Thursday, December 6, 2012

Heart of Darkness

Curtis Allgier always has something to say, even when it's not his turn to talk.  As a lawyer with the Salt Lake District attorney's office argues some arcane rule of law in front of Judge Paul Maughan,  Allgier shows his disgust, leans in heavy to his own attorney, and frantically and angrily grumbles his disapproval.  Allgier seems to be at odds with even the most mundane details that leaves the judges mouth, or formulates in the mind of the District Attorney.
Curtis Allgier

As I sit in court I can tell Allgier's attorney is exasperated, every couple of minutes, the tattooed white supremacist  is peppering his left ear with angry, yet muffled proclamations.  The attorney seldom acknowledged his agitating client, as he tries to listens intently to the words of the judge.

Allgier murdered Utah State Corrections officer Stephen Anderson, when the prisoner was being escorted from his cell to the University of Utah Medical Center for an MRI in 2007.  Anderson, who had a reputation as a compassionate guard, who showed kindness to even the most despicable of criminals, was shot twice by Allgier after a brief struggle between the two.

You have likely seen Allgier on television.  His face is littered with prison tattoos, crude graffiti  carved into his skin proclaiming his admiration for Hitler, Nazi's and skin heads.  Every inch of his face is covered with grey ink, likely pumped into his face by himself or an equally "tatted" fellow prisoner.  As I look at him spewing silently into his lawyers brain, it's difficult to even recognize a human underneath  the angry scrawling  the boorish scratches, and vulgar proclamations.

I try to imagine Allgier as a little, toe-headed boy, skipping rocks across a pond, giggling in the school yard with he fellow kindergartners  or snuggling under his mother's arm after a scary nightmare, but I just can't conjure the idea.  To me, Allgier seems as if he just manifested on earth, as a hulking ball of rage, born in orange prison jump suit, and talking, always talking.
Stephen Anderson

He has been talking for the five and a half years since he killed Anderson.  Phoning reporters to do interviews, blurting out invectives to the judge in court, and finally, on the day of his sentencing, he has his grand stage, something he has been seeking since he was jailed after pulling the trigger and killing the father of five.

He talks for 35 excruciating minutes, at times he is tearful and apologetic, at others he is defiant and angry and often punctuates his speech with "s#!+ and "F*(# while the judge patiently allows hims to rant.
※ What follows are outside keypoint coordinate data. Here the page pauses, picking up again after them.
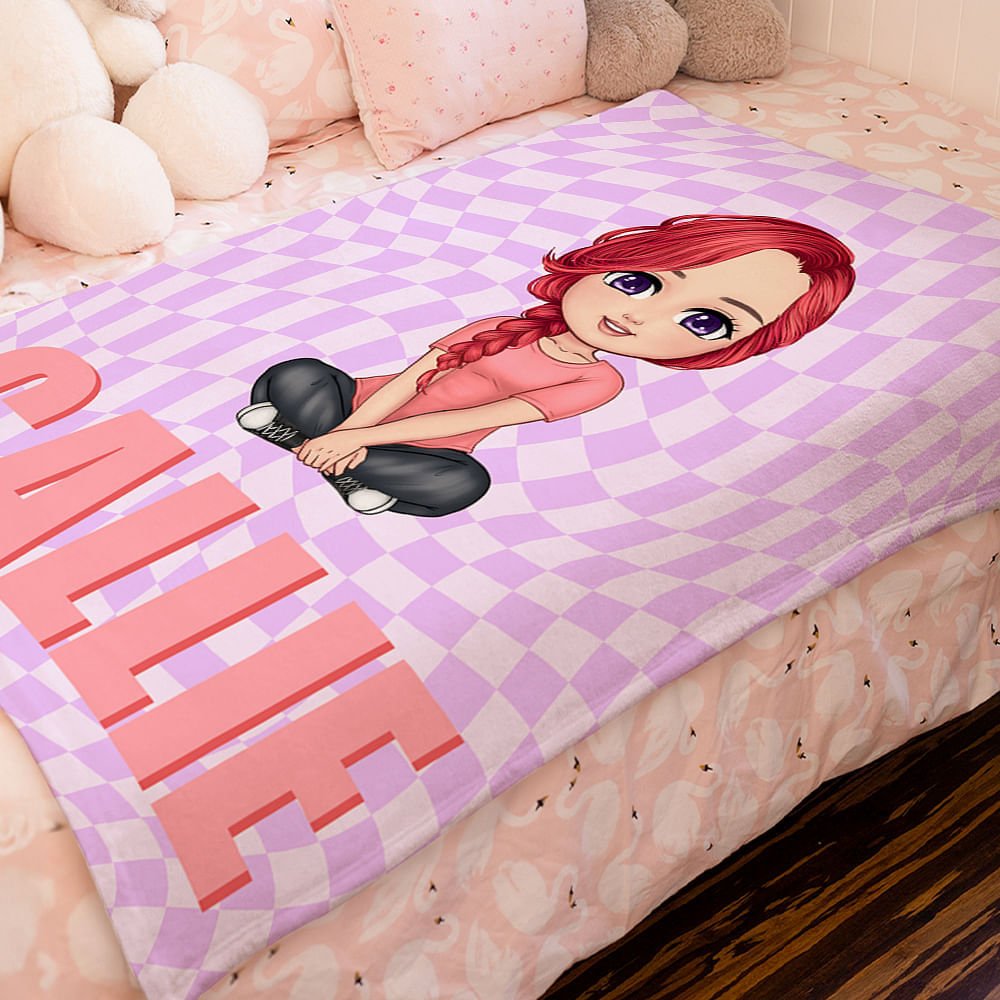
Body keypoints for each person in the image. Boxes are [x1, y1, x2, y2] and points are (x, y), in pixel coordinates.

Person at [237, 213, 856, 517]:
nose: (641, 315)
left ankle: (309, 444)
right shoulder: (495, 326)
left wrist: (364, 441)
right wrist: (351, 429)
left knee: (459, 485)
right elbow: (408, 380)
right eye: (639, 281)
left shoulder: (598, 380)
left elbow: (477, 416)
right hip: (358, 409)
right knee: (300, 375)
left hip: (420, 446)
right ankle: (341, 464)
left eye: (704, 323)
I get the sense that he has this grand idea of himself, as if he believes he lives by a special code of honor that the rest of us puny mortals can't even comprehend.  He talks about how he takes care of younger prisoners behind bars, giving advice to the "weak" ones.  He gnaws and snarls about his treatment in jail by guards, then chokes up with tears as he laments over how "great" a man he believes the now deceased Anderson is.

Allgier once wrote me a letter after a story I did about a woman he scammed into putting hundreds of dollars into his prison bank account.  The diatribe was scribbled in black ink on ruled paper, in the hand of a boy.  He punctuated his "S's" with lightening bolts often seen on the collars of officers in  the Nazi Shutzstaffel.  I could see he would go to great lengths to use words that ended in two "S's" for the ultimate affect.
Neo-Nazi Symbol

His long form complaint goes on for pages, and is filled with narcissistic rants about, his "honor," and his "strength."  He even claims his affiliation with the skin heads, isn't about racial hatred but pride in his own heritage, "I have friends of all races," he says.

As he waxes about Anderson, claiming he didn't want "that guy," to die, the judge finally tries to reign in the bluster, and with 10 armed guards surrounding him, the judge in a bureaucratic monotone that is a stark contrast to Allgier's bombast, calmly tells the murderer he will die in jail, Allgier sits, for the first time all afternoon in silence, as the judge has the final word, telling the loud man to be quiet and go to jail forever.